Extracted data entries

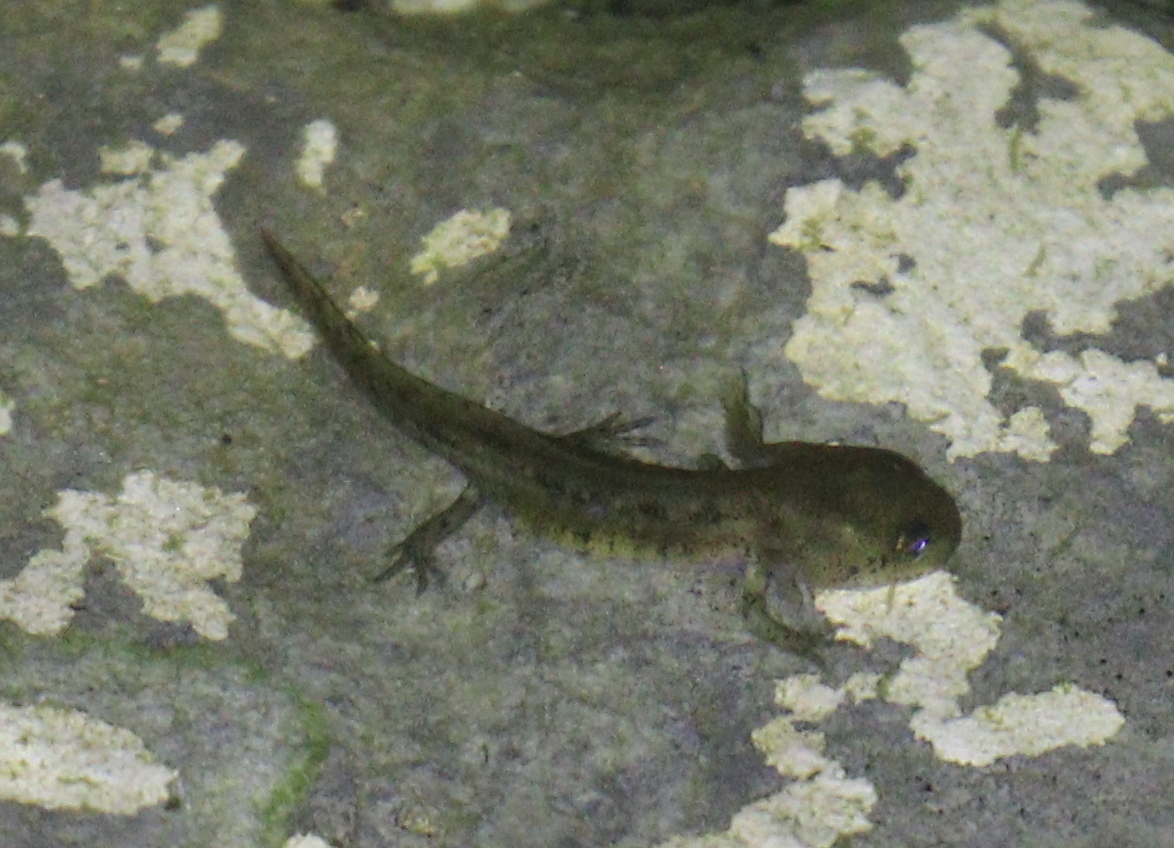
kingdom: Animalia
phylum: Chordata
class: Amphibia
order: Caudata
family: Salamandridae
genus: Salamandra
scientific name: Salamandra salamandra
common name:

_Exercise_. Arrange every line of all the rows above as a Markdown table with two columns, No. and Line, numbering the lines in order and skipping any blank ones. Leave the pictures out.

_Task answer_.
| No. | Line |
|---|---|
| 1 | kingdom: Animalia |
| 2 | phylum: Chordata |
| 3 | class: Amphibia |
| 4 | order: Caudata |
| 5 | family: Salamandridae |
| 6 | genus: Salamandra |
| 7 | scientific name: Salamandra salamandra |
| 8 | common name: |